Some of our favourite streamer hooks include:
Gamakatsu f314 (b10s in USA),
Ahrex Trout Predator TP650 abd TP610, NS122 light stinger
Partridge Bomber, Streamer and Predator Trout hooks
What about shanks, trailers, tubes etc? We don’t use shanks or game changer platforms as life is too short to spend that much time tying a fly! Not to say they arent sucessfull. Tubes are useful…Keith has another article on this site where he went fishing for Hucho with large tube streamers.
Hooks are critically important for streamers
People regularly send us pictures of their fly tying efforts and more often than not they use tungsten bead heads or their grannies fake pearls. Don’t do it. Keep the beads light weight or they will impede the swim of the fly. The purpose of the beads are to help prevent the fly fouling and separate the front and back hook. Because the beads need to be there we might as well use them to our advantage for added attraction. Anglers have for the longest time known that coloured beads are attractive to fish. Seed beads used for hobbies and crafts are perfect, they are lightweight, cheap and readily available. Two beads are normal in our articulated flies up to 10cm. On bigger flies three beads may help.
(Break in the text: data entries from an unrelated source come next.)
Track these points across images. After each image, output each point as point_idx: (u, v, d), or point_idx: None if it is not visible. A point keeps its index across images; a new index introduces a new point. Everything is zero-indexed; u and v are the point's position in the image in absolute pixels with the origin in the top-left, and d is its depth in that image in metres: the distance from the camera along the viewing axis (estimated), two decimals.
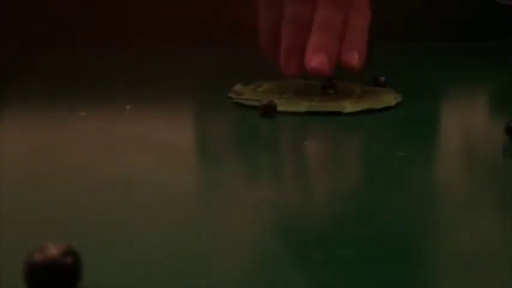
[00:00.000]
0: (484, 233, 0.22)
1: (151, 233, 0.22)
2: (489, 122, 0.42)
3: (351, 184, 0.29)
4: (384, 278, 0.19)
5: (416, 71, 0.58)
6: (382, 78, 0.47)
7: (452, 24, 0.82)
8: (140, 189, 0.27)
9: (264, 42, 0.44)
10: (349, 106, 0.41)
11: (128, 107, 0.42)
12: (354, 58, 0.39)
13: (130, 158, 0.31)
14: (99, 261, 0.19)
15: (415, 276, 0.19)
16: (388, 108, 0.42)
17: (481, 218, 0.24)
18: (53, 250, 0.17)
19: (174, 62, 0.63)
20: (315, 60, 0.38)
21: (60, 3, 0.75)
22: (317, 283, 0.18)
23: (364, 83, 0.47)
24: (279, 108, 0.40)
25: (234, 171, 0.30)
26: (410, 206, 0.25)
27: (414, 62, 0.63)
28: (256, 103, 0.41)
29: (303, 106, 0.41)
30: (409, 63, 0.62)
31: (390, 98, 0.43)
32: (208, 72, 0.58)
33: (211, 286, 0.18)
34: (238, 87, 0.46)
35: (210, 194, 0.27)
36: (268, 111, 0.39)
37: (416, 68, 0.60)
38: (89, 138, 0.35)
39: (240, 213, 0.24)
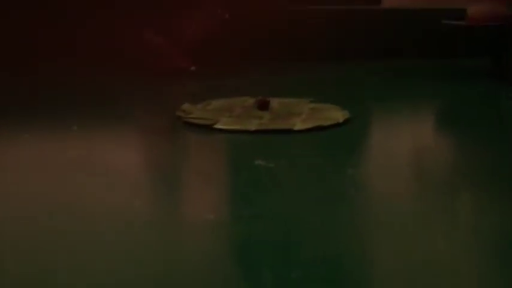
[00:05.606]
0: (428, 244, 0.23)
1: (97, 261, 0.22)
2: (435, 136, 0.43)
3: (297, 202, 0.29)
4: None
5: (360, 88, 0.59)
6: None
7: (397, 44, 0.85)
8: (86, 214, 0.26)
9: None
10: (298, 124, 0.41)
11: (75, 127, 0.41)
12: None
13: (76, 183, 0.30)
14: None
15: None
16: (336, 125, 0.42)
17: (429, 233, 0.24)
18: None
19: (126, 85, 0.62)
20: None
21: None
22: None
23: (311, 100, 0.47)
24: (229, 127, 0.40)
25: (188, 192, 0.30)
26: (355, 223, 0.26)
27: (358, 81, 0.64)
28: (208, 122, 0.41)
29: (253, 124, 0.41)
30: (353, 81, 0.63)
31: (338, 115, 0.44)
32: (158, 92, 0.57)
33: None
34: (186, 106, 0.46)
35: (158, 219, 0.26)
36: (264, 106, 0.45)
37: (360, 86, 0.61)
38: (32, 161, 0.34)
39: (189, 235, 0.24)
Craftshop seed beads are just the Thing!
Some fly material companies are selling articulation beads. The prices are crazy on these so just go to a craft bead shop!
There is a lot of stuff out there that works and some lasts longer than others. 30-50lb multi-strand coated steel wire is what we use.
Coated Multi strand wire
Don’t use mono, it will slip on the fish of your dreams. You can thank me that I took one for the team and learned that lesson so you don’t have to! It is also very important to use touching turns of thread and coat with superglue. In the video below I show how to do the join in good detail.
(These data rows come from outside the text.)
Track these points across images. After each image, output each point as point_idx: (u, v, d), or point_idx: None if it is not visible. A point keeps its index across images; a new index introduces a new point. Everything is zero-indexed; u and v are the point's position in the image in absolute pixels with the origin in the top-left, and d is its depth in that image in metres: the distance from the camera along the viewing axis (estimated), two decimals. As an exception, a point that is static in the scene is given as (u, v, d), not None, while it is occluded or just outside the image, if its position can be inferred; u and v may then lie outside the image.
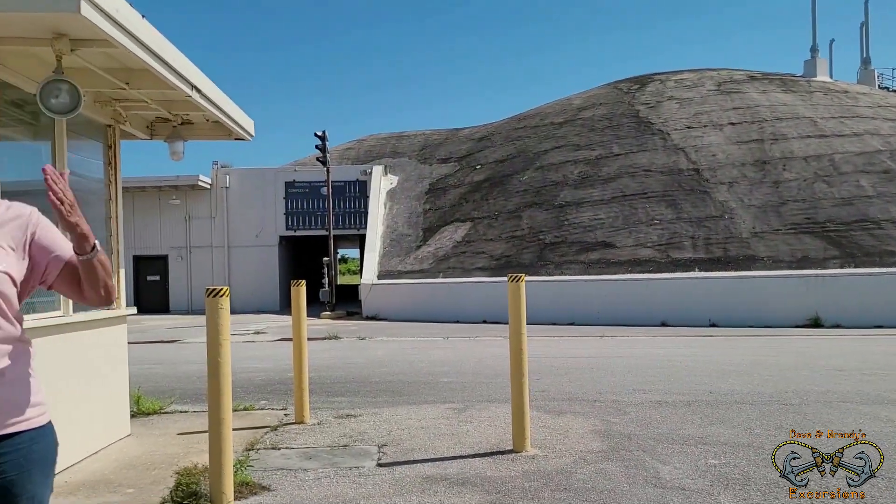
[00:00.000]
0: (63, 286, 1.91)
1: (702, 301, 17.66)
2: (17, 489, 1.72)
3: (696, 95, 27.44)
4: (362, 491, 4.31)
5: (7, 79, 4.44)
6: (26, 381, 1.78)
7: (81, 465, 5.06)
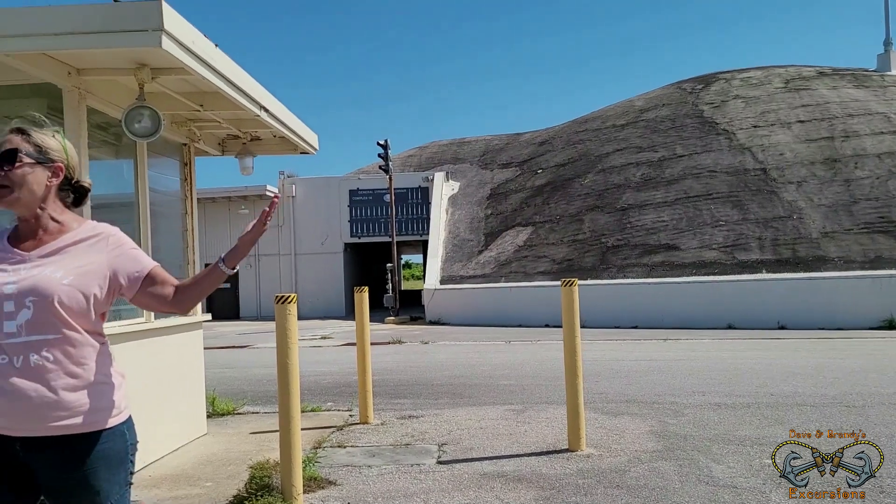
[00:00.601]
0: (143, 298, 2.09)
1: (770, 303, 17.29)
2: (91, 484, 1.93)
3: (763, 94, 26.83)
4: (422, 486, 4.54)
5: (95, 105, 4.86)
6: (98, 386, 1.96)
7: (163, 461, 5.45)
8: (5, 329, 1.86)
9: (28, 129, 2.00)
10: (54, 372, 1.88)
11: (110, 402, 1.99)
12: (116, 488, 1.98)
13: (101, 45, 3.91)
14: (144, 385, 5.34)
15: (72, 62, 4.42)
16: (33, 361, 1.87)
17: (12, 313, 1.87)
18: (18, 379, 1.86)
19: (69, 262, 1.97)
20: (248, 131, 6.59)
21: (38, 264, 1.94)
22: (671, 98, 28.90)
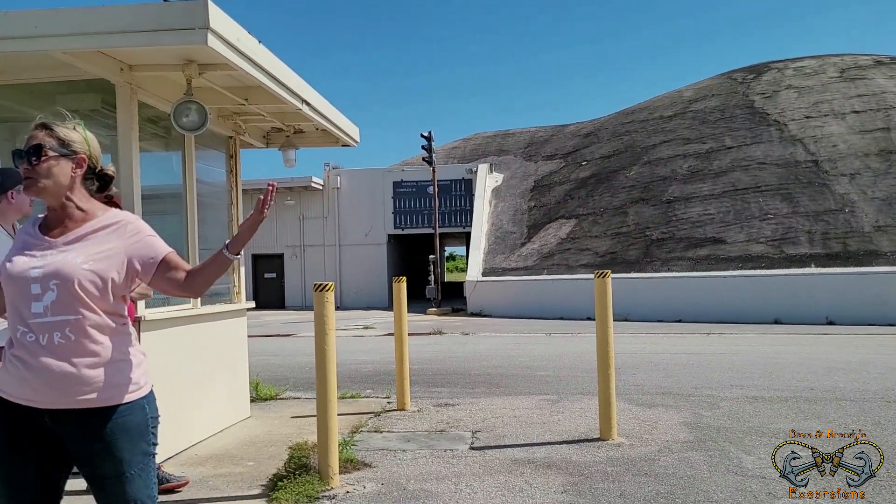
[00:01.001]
0: (159, 283, 2.22)
1: (818, 298, 16.96)
2: (112, 453, 2.09)
3: (817, 83, 26.17)
4: (454, 470, 4.67)
5: (145, 100, 5.08)
6: (116, 364, 2.12)
7: (208, 442, 5.69)
8: (33, 310, 2.04)
9: (51, 124, 2.15)
10: (75, 350, 2.05)
11: (128, 379, 2.14)
12: (138, 458, 2.13)
13: (151, 43, 4.11)
14: (191, 369, 5.58)
15: (124, 59, 4.64)
16: (57, 340, 2.03)
17: (39, 295, 2.04)
18: (45, 356, 2.03)
19: (90, 248, 2.12)
20: (291, 124, 6.78)
21: (63, 250, 2.11)
22: (721, 88, 28.38)
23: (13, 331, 2.09)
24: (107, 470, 2.09)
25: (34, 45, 4.11)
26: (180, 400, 5.34)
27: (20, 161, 2.11)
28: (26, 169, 2.10)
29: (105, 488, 2.11)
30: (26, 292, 2.04)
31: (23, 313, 2.05)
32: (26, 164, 2.10)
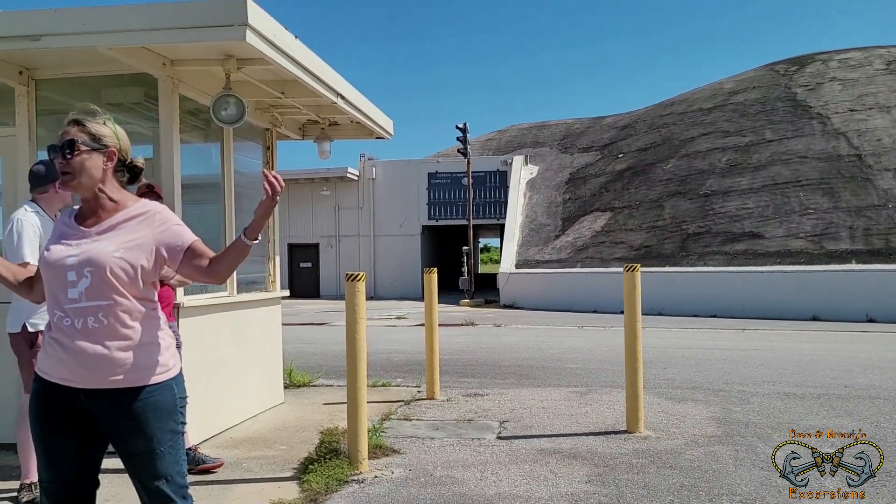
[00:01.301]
0: (185, 269, 2.35)
1: (858, 295, 16.65)
2: (144, 430, 2.23)
3: (862, 76, 25.56)
4: (480, 458, 4.76)
5: (186, 93, 5.24)
6: (145, 347, 2.25)
7: (244, 426, 5.87)
8: (69, 295, 2.18)
9: (83, 120, 2.28)
10: (108, 333, 2.19)
11: (156, 361, 2.27)
12: (167, 435, 2.27)
13: (192, 39, 4.26)
14: (227, 355, 5.75)
15: (166, 54, 4.79)
16: (91, 324, 2.18)
17: (74, 282, 2.18)
18: (80, 339, 2.17)
19: (121, 236, 2.26)
20: (326, 117, 6.91)
21: (96, 239, 2.25)
22: (763, 80, 27.88)
23: (52, 315, 2.23)
24: (138, 446, 2.23)
25: (82, 42, 4.28)
26: (217, 385, 5.52)
27: (55, 155, 2.25)
28: (61, 163, 2.24)
29: (137, 464, 2.25)
30: (63, 279, 2.19)
31: (60, 299, 2.19)
32: (60, 159, 2.23)
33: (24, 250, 3.84)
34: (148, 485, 2.25)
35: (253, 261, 6.70)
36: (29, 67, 5.13)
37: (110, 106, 5.63)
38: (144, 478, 2.25)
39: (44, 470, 2.27)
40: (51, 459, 2.24)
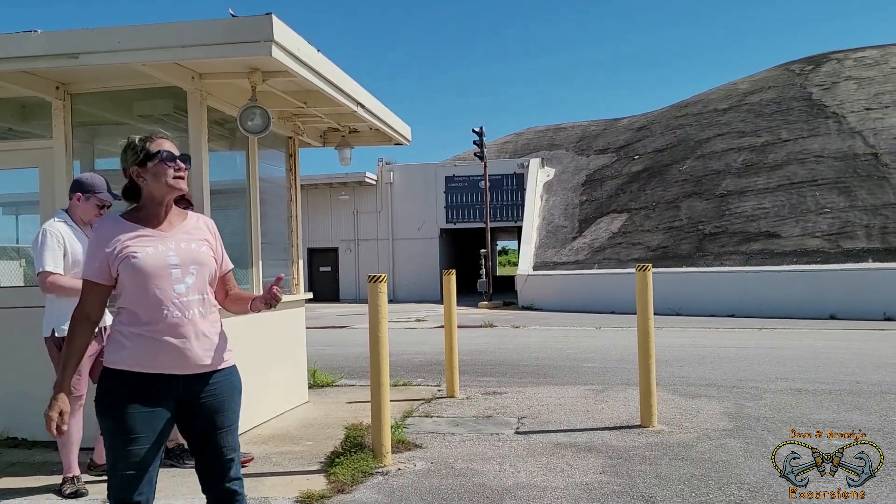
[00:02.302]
0: (215, 285, 2.68)
1: (876, 293, 16.65)
2: (227, 406, 2.56)
3: (878, 74, 25.48)
4: (499, 452, 4.96)
5: (213, 105, 5.49)
6: (222, 334, 2.59)
7: (270, 423, 6.10)
8: (176, 290, 2.46)
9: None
10: (206, 322, 2.51)
11: (227, 346, 2.61)
12: (238, 412, 2.62)
13: (221, 55, 4.50)
14: (255, 355, 5.98)
15: (195, 68, 5.04)
16: (196, 315, 2.48)
17: (180, 278, 2.46)
18: (188, 329, 2.45)
19: (201, 240, 2.59)
20: (346, 125, 7.14)
21: (183, 240, 2.53)
22: (778, 80, 27.86)
23: (152, 312, 2.43)
24: (223, 421, 2.54)
25: (117, 59, 4.53)
26: (245, 384, 5.73)
27: (180, 162, 2.55)
28: (182, 170, 2.55)
29: (220, 438, 2.54)
30: (168, 276, 2.45)
31: (167, 294, 2.43)
32: (186, 166, 2.57)
33: (44, 259, 4.11)
34: (228, 455, 2.55)
35: (277, 264, 6.94)
36: (65, 82, 5.39)
37: (141, 118, 5.92)
38: (225, 450, 2.55)
39: (124, 460, 2.41)
40: (136, 449, 2.42)
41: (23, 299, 5.54)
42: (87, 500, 4.12)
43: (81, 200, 4.34)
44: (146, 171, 2.52)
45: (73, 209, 4.37)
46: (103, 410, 2.45)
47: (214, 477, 2.57)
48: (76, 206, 4.35)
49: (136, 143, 2.55)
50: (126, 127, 6.09)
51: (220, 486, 2.57)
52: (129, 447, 2.41)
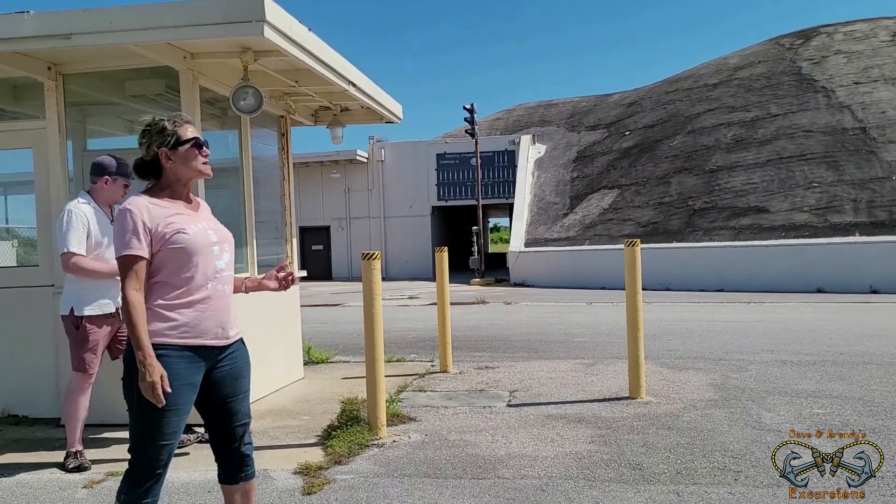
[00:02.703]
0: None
1: (862, 267, 16.87)
2: (244, 373, 2.78)
3: (867, 48, 25.53)
4: (491, 423, 5.09)
5: (205, 84, 5.52)
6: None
7: (267, 399, 6.21)
8: (218, 266, 2.65)
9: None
10: (232, 297, 2.73)
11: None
12: (250, 378, 2.84)
13: (213, 35, 4.53)
14: (252, 332, 6.04)
15: (187, 48, 5.06)
16: (228, 290, 2.70)
17: (219, 255, 2.66)
18: (228, 302, 2.68)
19: (214, 221, 2.79)
20: (338, 103, 7.17)
21: (209, 220, 2.75)
22: (768, 55, 27.87)
23: (198, 286, 2.60)
24: (241, 387, 2.74)
25: (110, 40, 4.56)
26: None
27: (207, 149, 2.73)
28: (207, 156, 2.73)
29: (236, 405, 2.73)
30: (210, 253, 2.63)
31: (209, 270, 2.62)
32: (207, 150, 2.73)
33: (68, 239, 4.19)
34: (244, 420, 2.76)
35: (270, 243, 7.01)
36: (57, 63, 5.41)
37: (133, 98, 5.94)
38: (242, 416, 2.75)
39: (162, 432, 2.54)
40: (176, 420, 2.57)
41: (17, 279, 5.60)
42: (90, 474, 4.23)
43: (109, 183, 4.47)
44: (176, 155, 2.64)
45: (97, 191, 4.48)
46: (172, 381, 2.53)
47: (231, 441, 2.74)
48: (102, 189, 4.47)
49: (166, 127, 2.64)
50: (118, 107, 6.12)
51: (237, 449, 2.76)
52: (171, 419, 2.55)
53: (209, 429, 2.76)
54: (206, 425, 2.76)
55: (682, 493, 3.63)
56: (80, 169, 5.84)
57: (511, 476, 3.97)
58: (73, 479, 4.16)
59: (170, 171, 2.65)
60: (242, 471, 2.80)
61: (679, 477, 3.86)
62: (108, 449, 4.69)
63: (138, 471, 2.57)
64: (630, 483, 3.80)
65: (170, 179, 2.67)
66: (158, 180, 2.68)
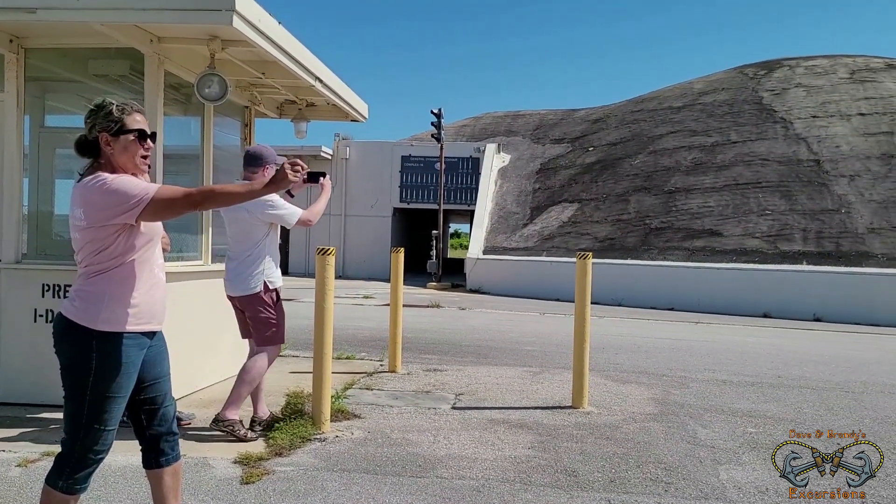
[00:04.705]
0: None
1: (808, 295, 17.38)
2: (166, 355, 2.83)
3: (826, 83, 26.35)
4: (434, 425, 5.15)
5: (171, 69, 5.49)
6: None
7: (214, 388, 6.18)
8: (156, 253, 2.79)
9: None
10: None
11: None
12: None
13: (182, 21, 4.53)
14: (200, 321, 6.04)
15: (154, 31, 5.03)
16: (163, 276, 2.84)
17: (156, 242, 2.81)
18: (164, 288, 2.79)
19: None
20: (304, 98, 7.18)
21: None
22: (732, 83, 28.56)
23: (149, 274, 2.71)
24: (167, 368, 2.78)
25: (76, 17, 4.53)
26: (191, 348, 5.81)
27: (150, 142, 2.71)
28: (149, 149, 2.71)
29: (164, 384, 2.76)
30: (157, 241, 2.81)
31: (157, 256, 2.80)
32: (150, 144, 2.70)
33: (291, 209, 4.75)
34: (168, 403, 2.77)
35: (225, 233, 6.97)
36: (19, 36, 5.33)
37: (96, 77, 5.87)
38: (167, 396, 2.76)
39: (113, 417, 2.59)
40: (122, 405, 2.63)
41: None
42: (25, 453, 4.17)
43: (268, 170, 4.74)
44: (116, 142, 2.60)
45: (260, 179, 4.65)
46: (109, 373, 2.54)
47: (157, 421, 2.74)
48: (263, 178, 4.53)
49: (112, 112, 2.58)
50: (80, 85, 6.04)
51: (168, 430, 2.77)
52: (120, 405, 2.60)
53: (135, 414, 2.74)
54: (132, 411, 2.73)
55: (614, 500, 3.74)
56: (35, 144, 5.75)
57: (449, 476, 4.04)
58: (6, 457, 4.11)
59: (109, 157, 2.61)
60: (174, 451, 2.80)
61: (612, 485, 3.97)
62: (47, 431, 4.63)
63: (79, 458, 2.56)
64: (564, 489, 3.89)
65: (114, 164, 2.61)
66: (100, 162, 2.62)
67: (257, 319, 4.73)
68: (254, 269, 4.67)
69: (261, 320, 4.72)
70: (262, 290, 4.68)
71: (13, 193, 5.41)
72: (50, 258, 5.52)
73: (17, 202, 5.43)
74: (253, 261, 4.68)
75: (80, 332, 2.52)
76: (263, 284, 4.68)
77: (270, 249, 4.77)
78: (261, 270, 4.69)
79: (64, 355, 2.57)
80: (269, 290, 4.72)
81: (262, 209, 4.63)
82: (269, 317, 4.73)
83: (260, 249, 4.71)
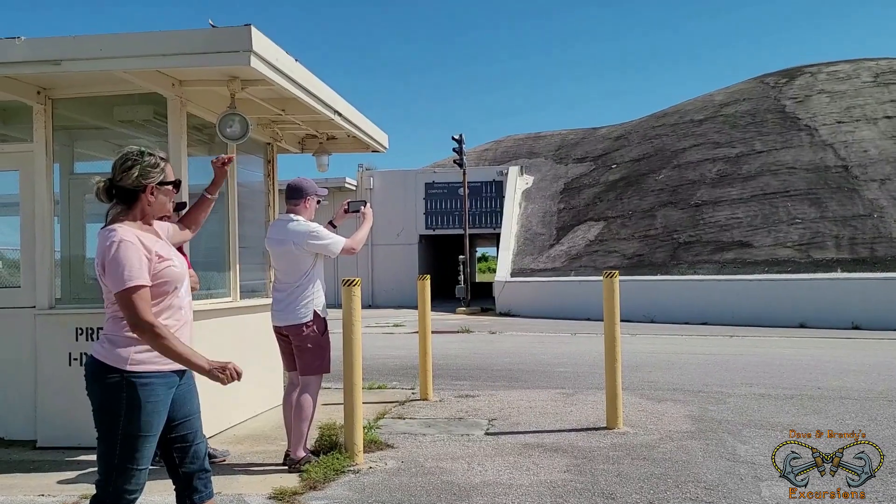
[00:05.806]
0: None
1: (844, 303, 17.03)
2: (196, 392, 2.90)
3: (850, 88, 26.05)
4: (468, 451, 5.11)
5: (193, 111, 5.61)
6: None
7: (246, 424, 6.20)
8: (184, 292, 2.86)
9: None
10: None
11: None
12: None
13: (200, 64, 4.63)
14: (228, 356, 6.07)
15: (175, 75, 5.16)
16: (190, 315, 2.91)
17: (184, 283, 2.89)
18: (191, 327, 2.91)
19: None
20: (324, 132, 7.28)
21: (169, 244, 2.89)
22: (753, 92, 28.37)
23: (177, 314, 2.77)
24: (197, 405, 2.83)
25: (99, 66, 4.65)
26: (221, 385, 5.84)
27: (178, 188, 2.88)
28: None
29: (195, 422, 2.80)
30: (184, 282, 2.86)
31: (185, 297, 2.84)
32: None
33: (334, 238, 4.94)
34: (200, 440, 2.79)
35: (253, 268, 7.05)
36: (46, 87, 5.49)
37: (121, 123, 6.02)
38: (199, 433, 2.79)
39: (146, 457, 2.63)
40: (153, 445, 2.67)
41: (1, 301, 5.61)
42: (63, 496, 4.21)
43: (309, 202, 5.08)
44: (159, 192, 2.72)
45: (304, 211, 5.00)
46: (139, 412, 2.57)
47: (190, 459, 2.76)
48: (305, 209, 5.03)
49: (158, 163, 2.70)
50: (106, 131, 6.19)
51: (197, 465, 2.78)
52: (151, 444, 2.63)
53: (167, 453, 2.76)
54: (164, 450, 2.76)
55: (653, 522, 3.67)
56: (66, 191, 5.88)
57: (485, 503, 3.99)
58: (45, 502, 4.15)
59: (146, 205, 2.69)
60: (207, 488, 2.81)
61: (651, 507, 3.90)
62: (85, 473, 4.68)
63: (113, 498, 2.59)
64: (602, 512, 3.83)
65: (144, 212, 2.70)
66: (129, 208, 2.68)
67: (304, 349, 4.77)
68: (303, 299, 4.76)
69: (308, 350, 4.77)
70: (312, 318, 4.76)
71: (45, 241, 5.53)
72: (83, 301, 5.61)
73: (49, 249, 5.55)
74: (302, 290, 4.77)
75: (109, 374, 2.56)
76: (313, 313, 4.77)
77: (318, 279, 4.88)
78: (310, 300, 4.78)
79: (95, 396, 2.61)
80: (319, 317, 4.80)
81: (305, 240, 4.74)
82: (318, 346, 4.79)
83: (309, 279, 4.80)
Fly tying wire join on Articulated streamer
The old saying about quality does not come cheap certainly still rings true. However while quality can come at a price, it is not excessive in the realm of streamer offerings. Bear in mind that an articulated streamer is more than double the fly tying effort! Factor in two high quality streamer specific hooks, all the best quality materials, tying time and the distilled experience and knowledge that goes into creating these streamers, they are pretty good value for money. Remember these things are the end result the trout see so make sure you are 100% confident in it.
Use high quality, large breaking strain tippet with a rapala/ loop knot to retain them. With our 0.35mm fluorocarbon tippet you get a lot of of your flies back. A top tip for getting your streamer back from trees and bankside velcro is to allow a little slack line between you and the fly and swipe your rod side to side gradually increasing the width of the swipe until the fly shakes free. Though never do this without glasses to protect your eyes as the fly can return to you quickly!